EXERCISE DESCRIPTION
Word for word, repeat the entries, minus the pictures.

Pose estimation data
--- --- ---

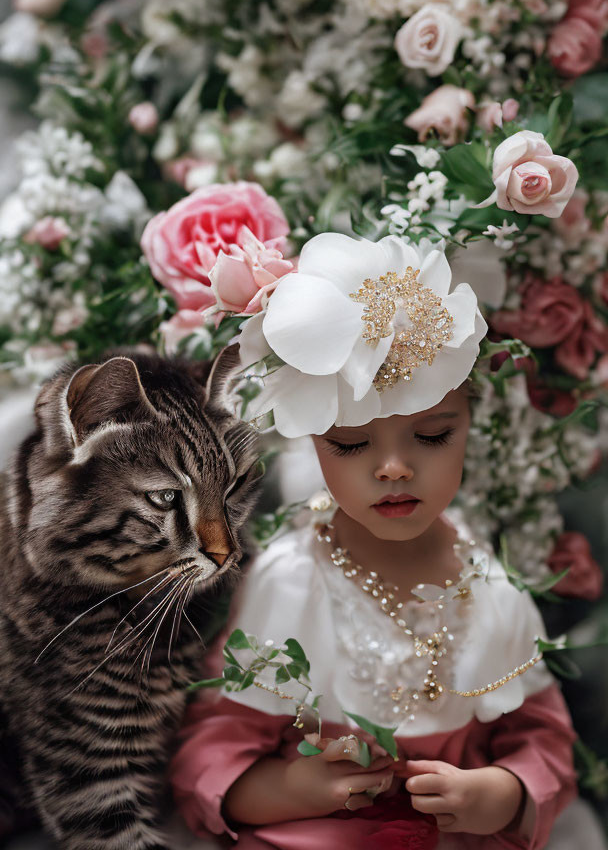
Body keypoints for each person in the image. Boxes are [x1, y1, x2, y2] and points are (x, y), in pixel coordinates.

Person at [169, 233, 585, 849]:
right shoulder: (291, 583)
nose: (393, 468)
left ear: (470, 426)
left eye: (433, 435)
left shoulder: (491, 592)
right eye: (353, 445)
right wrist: (291, 788)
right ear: (314, 442)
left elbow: (543, 743)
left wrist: (501, 793)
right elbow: (212, 753)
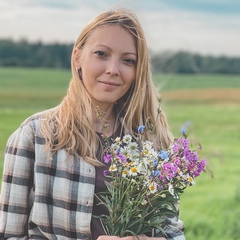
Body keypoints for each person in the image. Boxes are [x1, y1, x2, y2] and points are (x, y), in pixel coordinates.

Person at [0, 8, 185, 240]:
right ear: (78, 57)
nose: (113, 70)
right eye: (101, 54)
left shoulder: (152, 142)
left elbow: (173, 232)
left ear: (138, 70)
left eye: (128, 60)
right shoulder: (34, 136)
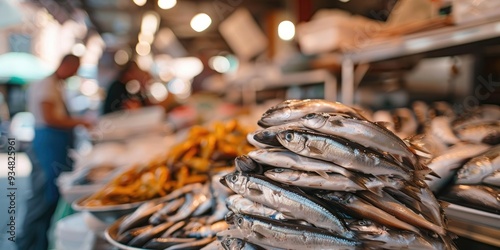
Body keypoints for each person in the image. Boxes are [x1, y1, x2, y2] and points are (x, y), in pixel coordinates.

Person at [17, 54, 92, 250]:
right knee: (42, 197)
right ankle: (27, 242)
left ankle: (38, 242)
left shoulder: (56, 84)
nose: (75, 73)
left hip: (54, 144)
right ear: (66, 64)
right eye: (75, 68)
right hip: (47, 145)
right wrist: (80, 121)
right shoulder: (47, 84)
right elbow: (49, 118)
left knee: (49, 197)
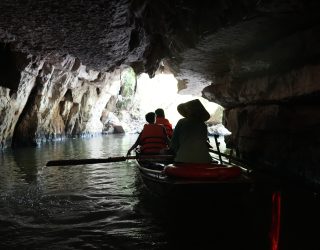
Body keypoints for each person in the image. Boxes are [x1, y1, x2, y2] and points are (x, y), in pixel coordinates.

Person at [170, 99, 212, 163]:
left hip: (183, 159)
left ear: (189, 111)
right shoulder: (203, 125)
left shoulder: (182, 122)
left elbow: (174, 143)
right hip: (205, 160)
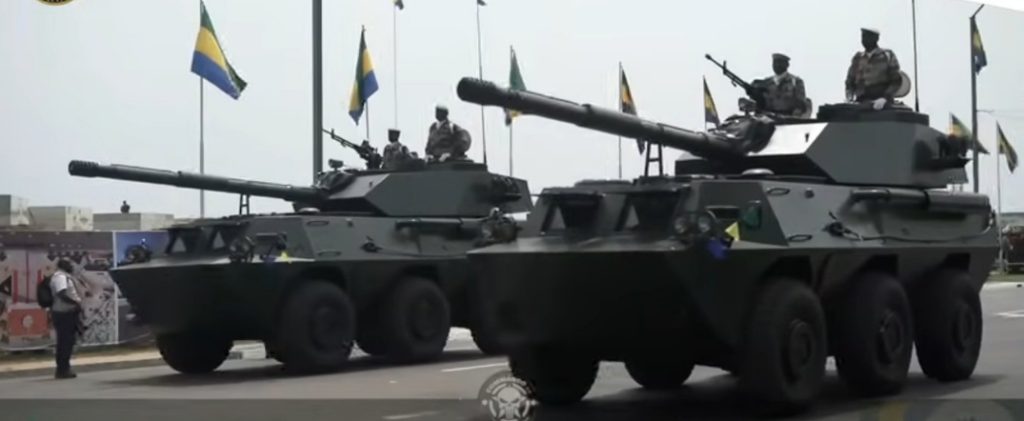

--- --- ---

TASK ANSWER
Body keypoints for each person in the image. Boxes are [x1, y1, x2, y2] and points are (x, y), in pixel coordinates.

Person at [169, 233, 585, 849]:
right shoulder: (291, 583)
nose: (393, 468)
left ear: (470, 426)
left eye: (433, 435)
left shoulder: (491, 592)
right eye: (353, 445)
right wrist: (291, 788)
right ear: (314, 442)
left elbow: (543, 743)
left wrist: (501, 793)
right elbow: (212, 753)
Body keypoints for each person in the image. Boxes are [x1, y1, x2, y2] and points are (x, y), in pixel coordinates.

Person at [0, 8, 185, 240]:
right ear: (78, 57)
nose: (113, 70)
right eye: (101, 54)
left shoulder: (152, 142)
left elbow: (173, 232)
left ear: (138, 70)
left eye: (128, 60)
right shoulder: (34, 136)
Body keypoints for each person in the image. Boxes are [x1, y1, x2, y2] and points are (x, y), in pixel coordinates.

Person at [17, 54, 92, 250]:
right knee: (42, 197)
right ankle: (27, 242)
left ankle: (38, 242)
left shoulder: (56, 84)
nose: (75, 73)
left hip: (54, 144)
right ear: (66, 64)
right eye: (75, 68)
right hip: (47, 145)
right wrist: (80, 121)
right shoulder: (47, 84)
right elbow: (49, 118)
left knee: (49, 197)
Body keypoints for each person in the image. Boxes are [x1, y1, x2, y2] and points are (x, y), in pixel coordinates.

Person at [170, 99, 212, 163]:
left hip: (183, 159)
left ear: (189, 111)
right shoulder: (203, 125)
left shoulder: (182, 122)
left elbow: (174, 143)
right hip: (205, 160)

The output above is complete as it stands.